What to make of Walken? It's shocking to remember how smooth or almost baby-faced he was back then, the eternally dead eyes notwithstanding. He conveys Shannon's alienation effortlessly, but whether his is the alienation of the perpetual (or periodic) soldier or whether his alienation itself seeks such a trade remains an open question. We never really know the character well enough to recognize his alienation as much more than a cliche of the period. Walken's scenes with JoBeth Williams as his wife seem more perfunctory in retrospect, once you lose the feeling that that was his absolutely final chance with her. For all you know, had there been a sequel he might have tried yet again with her. Instead of a tragic or heroic finish the hero seems stuck in some cycle, and a point might have been made more definitely about his perpetual hopelessness if the film didn't seem to just stop at a point.

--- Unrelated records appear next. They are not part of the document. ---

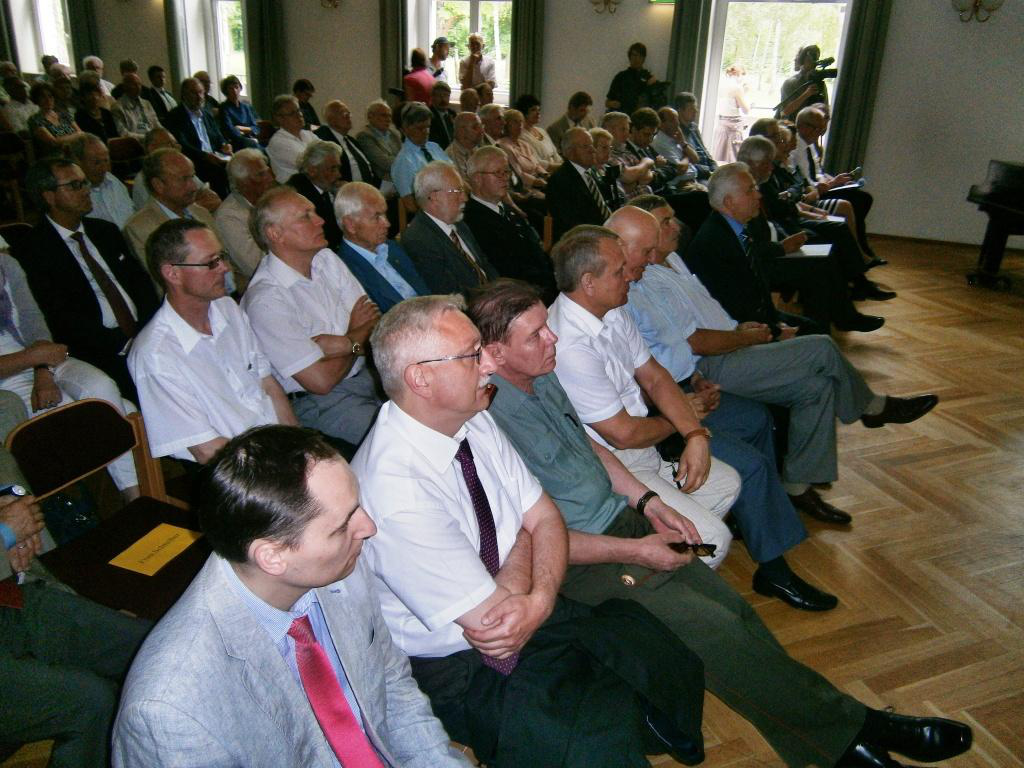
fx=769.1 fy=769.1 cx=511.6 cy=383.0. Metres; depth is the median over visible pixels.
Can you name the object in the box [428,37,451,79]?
man
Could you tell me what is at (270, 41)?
curtain
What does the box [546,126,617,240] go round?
man
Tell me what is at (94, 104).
woman
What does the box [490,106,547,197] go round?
woman
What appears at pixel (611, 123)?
man
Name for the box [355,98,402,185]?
man
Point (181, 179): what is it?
man
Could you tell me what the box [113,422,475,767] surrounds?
man
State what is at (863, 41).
curtain
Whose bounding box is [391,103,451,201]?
man
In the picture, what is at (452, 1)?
window
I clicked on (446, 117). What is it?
man
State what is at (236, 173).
man
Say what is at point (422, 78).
person
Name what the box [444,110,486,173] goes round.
man
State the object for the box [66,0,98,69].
curtain
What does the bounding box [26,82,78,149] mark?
woman
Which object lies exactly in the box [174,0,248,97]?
window
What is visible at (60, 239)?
man
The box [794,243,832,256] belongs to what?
paper
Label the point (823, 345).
man
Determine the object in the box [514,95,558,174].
woman
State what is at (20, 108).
person
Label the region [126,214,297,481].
man
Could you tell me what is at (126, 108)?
man
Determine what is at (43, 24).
window
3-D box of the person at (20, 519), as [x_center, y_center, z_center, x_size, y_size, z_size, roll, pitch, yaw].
[-1.215,0.461,1.632,0.764,1.199,0.748,12,25,24]
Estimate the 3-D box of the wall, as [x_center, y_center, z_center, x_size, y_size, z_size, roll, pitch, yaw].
[-0.108,-3.944,9.066,14.907,3.662,0.325,12,25,24]
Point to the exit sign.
(664, 1)
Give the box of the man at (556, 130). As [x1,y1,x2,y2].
[545,90,593,150]
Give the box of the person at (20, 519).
[0,447,150,767]
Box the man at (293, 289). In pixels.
[242,186,387,447]
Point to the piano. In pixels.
(997, 198)
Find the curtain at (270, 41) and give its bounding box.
[242,0,285,113]
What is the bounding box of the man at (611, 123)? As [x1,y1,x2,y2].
[602,110,662,199]
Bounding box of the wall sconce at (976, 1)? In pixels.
[953,0,1000,21]
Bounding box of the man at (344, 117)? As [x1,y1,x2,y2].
[318,99,376,185]
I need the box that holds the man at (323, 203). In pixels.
[290,137,347,246]
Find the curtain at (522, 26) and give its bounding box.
[510,0,544,107]
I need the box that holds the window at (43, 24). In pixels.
[8,0,74,74]
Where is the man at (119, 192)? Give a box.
[65,132,134,227]
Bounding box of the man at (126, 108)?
[112,72,160,138]
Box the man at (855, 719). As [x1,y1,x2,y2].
[434,269,979,767]
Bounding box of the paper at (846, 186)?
[826,178,865,190]
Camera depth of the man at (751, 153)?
4.34 m
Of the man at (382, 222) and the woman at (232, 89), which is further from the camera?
the woman at (232, 89)
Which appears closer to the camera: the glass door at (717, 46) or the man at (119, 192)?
the man at (119, 192)
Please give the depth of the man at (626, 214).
2.41 m
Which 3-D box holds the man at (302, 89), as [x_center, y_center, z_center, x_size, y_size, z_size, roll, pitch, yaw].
[-2.541,-3.177,9.346,0.485,0.892,0.495,12,25,24]
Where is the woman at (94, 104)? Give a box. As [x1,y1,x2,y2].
[72,77,116,142]
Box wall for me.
[1,0,1023,253]
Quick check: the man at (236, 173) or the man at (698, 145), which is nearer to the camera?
the man at (236, 173)
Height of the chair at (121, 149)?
0.792 m
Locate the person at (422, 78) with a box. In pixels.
[403,44,437,103]
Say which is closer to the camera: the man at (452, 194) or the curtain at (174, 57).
the man at (452, 194)
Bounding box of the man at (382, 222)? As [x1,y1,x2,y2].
[331,178,429,312]
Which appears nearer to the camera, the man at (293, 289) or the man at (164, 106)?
the man at (293, 289)
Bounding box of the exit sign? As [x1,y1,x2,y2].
[648,0,675,4]
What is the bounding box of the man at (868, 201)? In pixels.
[790,112,876,257]
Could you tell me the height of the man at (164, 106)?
1.009 m
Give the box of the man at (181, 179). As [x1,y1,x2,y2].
[124,149,221,285]
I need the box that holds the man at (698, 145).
[674,93,717,175]
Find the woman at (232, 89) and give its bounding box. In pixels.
[218,76,259,147]
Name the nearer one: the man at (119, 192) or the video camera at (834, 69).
the man at (119, 192)
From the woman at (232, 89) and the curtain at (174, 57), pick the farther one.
the curtain at (174, 57)
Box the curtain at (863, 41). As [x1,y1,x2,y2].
[828,0,891,175]
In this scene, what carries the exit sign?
attached to the wall
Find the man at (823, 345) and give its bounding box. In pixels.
[625,178,935,517]
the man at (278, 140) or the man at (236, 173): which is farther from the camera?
the man at (278, 140)
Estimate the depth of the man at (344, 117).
6.50 m
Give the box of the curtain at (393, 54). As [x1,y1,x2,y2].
[378,0,407,98]
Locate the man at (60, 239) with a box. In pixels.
[15,156,155,389]
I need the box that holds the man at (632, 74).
[605,42,660,117]
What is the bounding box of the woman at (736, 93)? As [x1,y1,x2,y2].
[713,63,751,159]
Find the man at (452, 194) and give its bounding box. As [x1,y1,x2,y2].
[400,157,499,300]
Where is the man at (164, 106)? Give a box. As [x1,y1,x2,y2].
[144,64,178,122]
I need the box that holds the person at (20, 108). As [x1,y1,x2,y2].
[2,75,39,136]
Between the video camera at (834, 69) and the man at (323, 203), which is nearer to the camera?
the man at (323, 203)
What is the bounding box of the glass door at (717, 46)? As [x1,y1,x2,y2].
[701,0,850,161]
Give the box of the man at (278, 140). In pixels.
[265,93,316,183]
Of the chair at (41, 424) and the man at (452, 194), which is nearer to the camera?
the chair at (41, 424)
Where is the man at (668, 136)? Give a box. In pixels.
[648,107,703,186]
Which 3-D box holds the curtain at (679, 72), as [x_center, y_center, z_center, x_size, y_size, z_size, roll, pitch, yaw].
[1.833,-3.391,8.046,0.463,2.976,0.148,12,25,24]
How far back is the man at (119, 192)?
4.76 m
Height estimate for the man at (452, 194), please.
1.049 m
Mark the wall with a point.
(609, 61)
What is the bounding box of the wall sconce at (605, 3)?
[590,0,620,13]
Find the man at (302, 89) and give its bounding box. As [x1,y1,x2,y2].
[293,78,320,128]
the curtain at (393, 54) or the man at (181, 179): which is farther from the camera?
the curtain at (393, 54)
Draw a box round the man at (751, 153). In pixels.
[737,134,889,329]
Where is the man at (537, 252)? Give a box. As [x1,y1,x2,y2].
[462,146,554,293]
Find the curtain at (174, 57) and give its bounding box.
[163,0,183,90]
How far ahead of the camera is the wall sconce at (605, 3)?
8.23 m
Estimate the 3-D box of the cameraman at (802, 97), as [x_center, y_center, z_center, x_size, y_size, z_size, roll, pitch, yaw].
[2.917,-2.572,7.830,0.570,1.633,0.570,12,25,24]
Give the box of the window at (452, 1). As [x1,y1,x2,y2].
[411,0,513,102]
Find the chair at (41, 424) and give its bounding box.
[7,398,209,621]
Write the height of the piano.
1.093 m
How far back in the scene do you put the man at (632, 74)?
8.07 m
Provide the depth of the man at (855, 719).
1.76 m
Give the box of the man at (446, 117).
[427,83,456,147]
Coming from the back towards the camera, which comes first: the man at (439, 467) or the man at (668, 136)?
the man at (668, 136)
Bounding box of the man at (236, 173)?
[214,147,276,283]
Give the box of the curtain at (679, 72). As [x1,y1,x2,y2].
[665,0,712,108]
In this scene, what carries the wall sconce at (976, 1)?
attached to the wall
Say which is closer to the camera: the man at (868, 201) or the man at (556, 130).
the man at (868, 201)
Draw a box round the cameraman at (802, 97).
[776,44,834,123]
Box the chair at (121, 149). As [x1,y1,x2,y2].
[106,134,144,180]
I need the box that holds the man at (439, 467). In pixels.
[347,292,706,767]
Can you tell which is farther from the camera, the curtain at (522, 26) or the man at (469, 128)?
the curtain at (522, 26)
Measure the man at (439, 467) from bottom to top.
1.164 m
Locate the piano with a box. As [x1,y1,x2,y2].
[966,159,1023,290]
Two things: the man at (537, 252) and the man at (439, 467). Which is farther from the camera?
the man at (537, 252)
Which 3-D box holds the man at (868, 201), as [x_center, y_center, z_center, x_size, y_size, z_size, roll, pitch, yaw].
[2.539,-1.559,6.336,0.705,1.133,0.690,12,25,24]
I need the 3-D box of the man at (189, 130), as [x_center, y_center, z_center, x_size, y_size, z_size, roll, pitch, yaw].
[-3.071,-2.316,7.529,0.576,1.165,0.638,12,25,24]
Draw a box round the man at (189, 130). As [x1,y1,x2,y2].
[166,78,231,166]
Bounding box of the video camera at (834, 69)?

Dogs of War is less dated than it could have been. Wisely, the filmmakers did away with much of the novel's Cold War trappings. The events could have happened yesterday, one suspects, instead of more than thirty years ago, and Irvin's happy reliance -- admittedly, he had no alternative -- on reality adds to the action's enduring immediacy. In our age of limitless CGI fantasy it can be thrilling simply to see a real plane taking off amid real explosions on the landing strip. If that's how you feel then regardless of any dramatic flaws The Dogs of War is a film for you.